Before leaving this section on the gaze, we briefly contrast Augustine with his older contemporary John Chrysostom. In her article, “John Chrysostom on the Gaze,” Blake Leyerle applies feminist film criticism to her early Christian study.Footnote 52 That criticism of the gendered gaze exposes how woman is the spectacle for desire and man the bearer of the look. In Leyerle's analysis, even those men seen and vividly described by Chrysostom, such as monks living with virgins in “spiritual marriages,” are themselves feminized in his theatrical rhetoric.Footnote 53 But Augustine's Rule differs markedly from Chrysostom's preaching. Augustine, as we have seen, focuses on mutuality in sins of vision not comparable to Chrysostom's own look. Moreover, the Rule was easily disseminated in a feminine version with the appropriate changes of gender and references to the opposite sex.Footnote 54 The Rule as a mirror equally reflects communities of men and communities of women. Its accessibility to both male and female ascetics distances it from those who exclusively depict women as dangerous or pleasurable objects for male viewing.Footnote 55 Augustine's Rule stands up rather well to that feminist concern today.
Conclusion
Through the master metaphor of the mirror, we see reflected in Augustine's Rule an intersection of chastity, self-knowledge, and the gaze comparable to what Shadi Bartsch studied in the texts of the Roman Empire.

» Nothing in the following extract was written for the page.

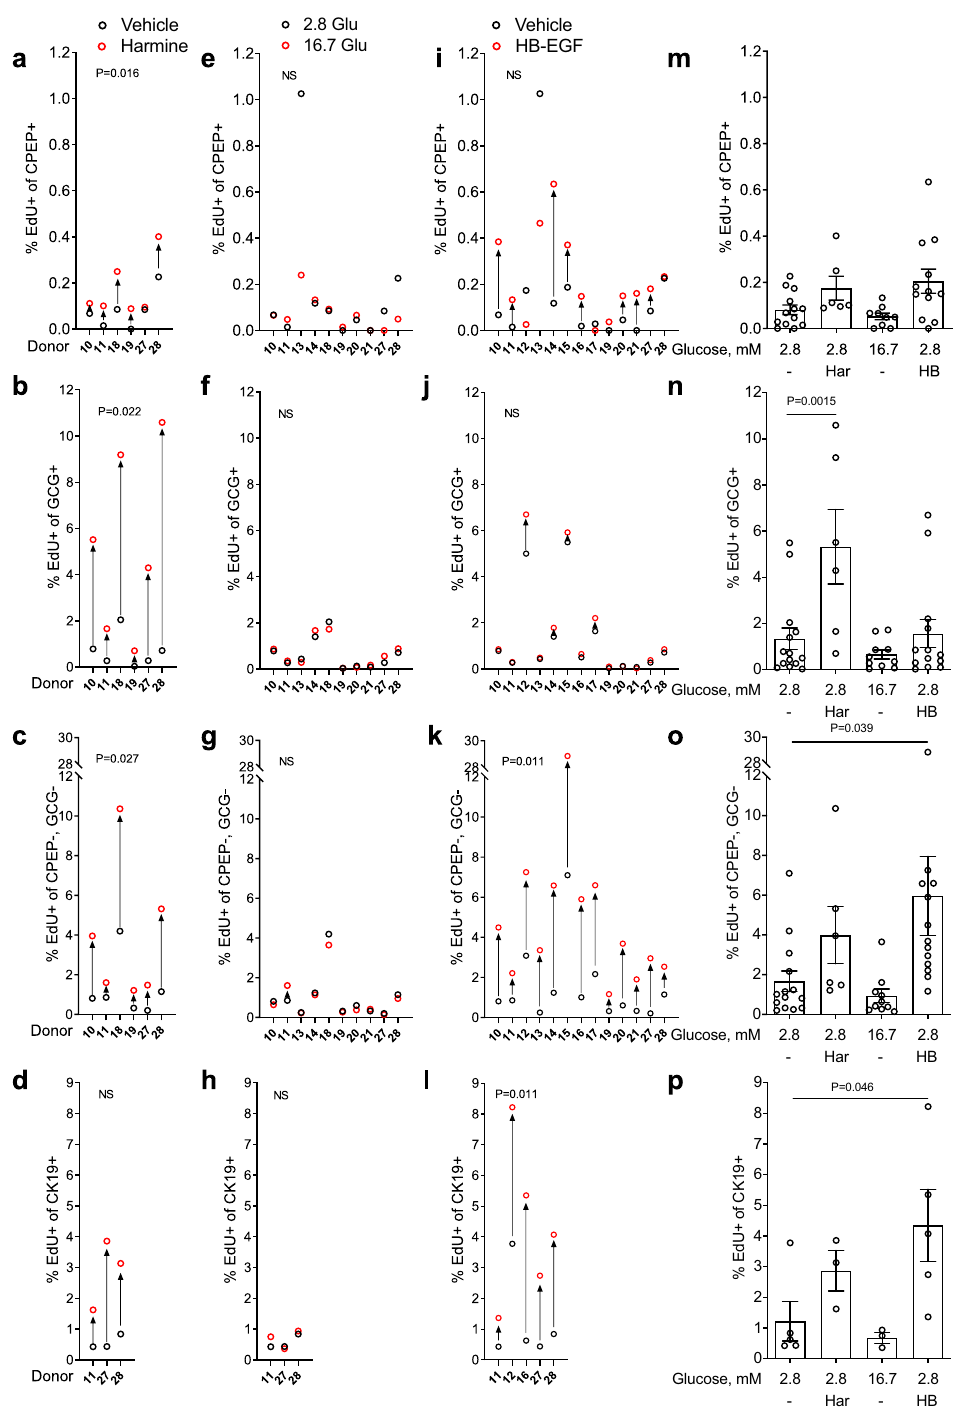
Figure 6. Analysis of cell proliferation in intact human islets by flow cytometry. ( a – p ) Intact human islets were exposed to 2.8 mM glucose (Vehicle or 2.8 Glu; a – p ), harmine (10 μM) (Har; a – d , m – p ), 16.7 mM glucose (16.7 Glu; e – h , m – p ) and HB-EGF (100 ng/ml) (HB; i – l , m – p ) for 72 h. EdU (10 μM) was added throughout. At the end of the treatment islets were dispersed into single cells and analyzed by flow cytometry for C-peptide (CPEP), glucagon (GCG), cytokeratin 19 (CK19) and EdU. A minimum of 2000 CPEP + , GCG + , GCG − / CPEP − and CK19 + cells were counted for each sample. Proliferation is presented as the percentage of EdU + cells over the total cells for each of CPEP + ( a , e , i , m ), GCG + ( b , f , j , n ), CPEP − , GCG − ( c , g , k , o ) and CK19 + ( d , h , l , p ) cell types. Graphs showing cell proliferation of individual ( a – l ) and combined ( m – p ) donors were generated using GraphPad Prism 9 software (https:// www. graph pad. com/ scien tific- softw are/ prism/). Donor identifiers (Supplementary Table S1 online) are indicated. Significance was tested using paired t tests ( a – l ) and one-way ANOVA ( m – p ). P < 0.05 was considered significant. NS, not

However, Augustine has not only adopted these discourses, he has adapted them to meet the needs of his Christian asceticism. As I have shown with the help of ancient and modern views, this kind of community life features a professedly scriptural asceticism of vision for a close-knit social body that renounces the sexual gaze and does so without falling into a decidedly sexist account of the gaze. In this visual asceticism, the brothers are to hear the Rule again and again, seeing themselves (both in ideal and present forms) in the Rule, giving thanks to God for what they have kept. Where they have failed, they pray in sorrow for the past and to be on guard for the future lest they be led into temptation. This visual asceticism makes explicit a way how the brothers are to be of one soul and one heart in God. By seeing their identity in this light, those who today profess obedience according to the Rule of St. Augustine can apply its ancient wisdom to matters of growth in authentic Christian love.